**Exercise:** How many lines in the records below contain the string "viewBox"? Count them and reply with the number only.

**Given records:**

+ + + + +

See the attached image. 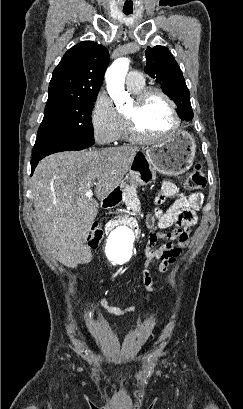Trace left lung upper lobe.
<instances>
[{"label": "left lung upper lobe", "mask_w": 243, "mask_h": 409, "mask_svg": "<svg viewBox=\"0 0 243 409\" xmlns=\"http://www.w3.org/2000/svg\"><path fill=\"white\" fill-rule=\"evenodd\" d=\"M145 72L162 86L163 92L174 100L179 109V116L192 120L194 114L190 103V93L182 71L164 46L147 47Z\"/></svg>", "instance_id": "5c2ea615"}]
</instances>
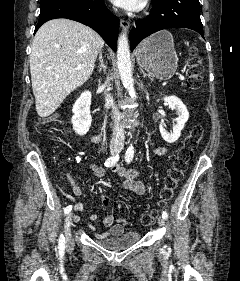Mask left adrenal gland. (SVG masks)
Instances as JSON below:
<instances>
[{"mask_svg":"<svg viewBox=\"0 0 240 281\" xmlns=\"http://www.w3.org/2000/svg\"><path fill=\"white\" fill-rule=\"evenodd\" d=\"M141 72L143 73V77H148L150 79V81L154 80L150 75H147L142 69H141Z\"/></svg>","mask_w":240,"mask_h":281,"instance_id":"obj_1","label":"left adrenal gland"}]
</instances>
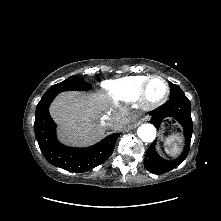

+ + + + +

**Exercise output:** 2